**Exercise instructions**
Please repeat each line below exactly, with no images in the copy.

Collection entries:
────
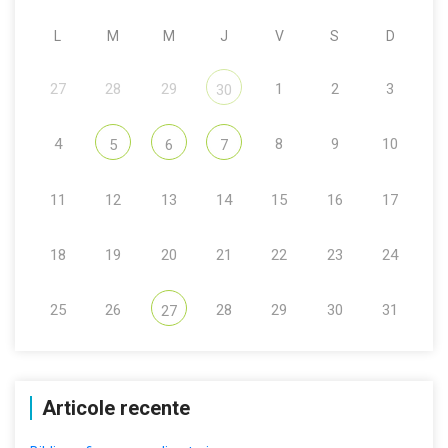
L
M
M
J
V
S
D
27
28
29
1
2
3
30
4
8
9
10
5
6
7
11
12
13
14
15
16
17
18
19
20
21
22
23
24
25
26
28
29
30
31
27
Articole recente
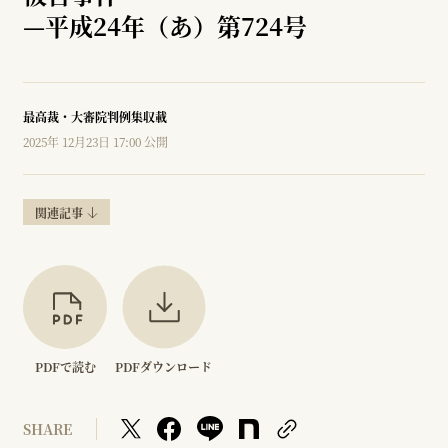
—
平成24年（あ）第724号
最高裁・大審院判例集収載
2025年 12月23日 17:00 公開
関連記事
PDFで読む
PDFダウンロード
SHARE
────
**Response box**
L
M
M
J
V
S
D
27
28
29
1
2
3
30
4
8
9
10
5
6
7
11
12
13
14
15
16
17
18
19
20
21
22
23
24
25
26
28
29
30
31
27
Articole recente
—
平成24年（あ）第724号
最高裁・大審院判例集収載
2025年 12月23日 17:00 公開
関連記事
PDFで読む
PDFダウンロード
SHARE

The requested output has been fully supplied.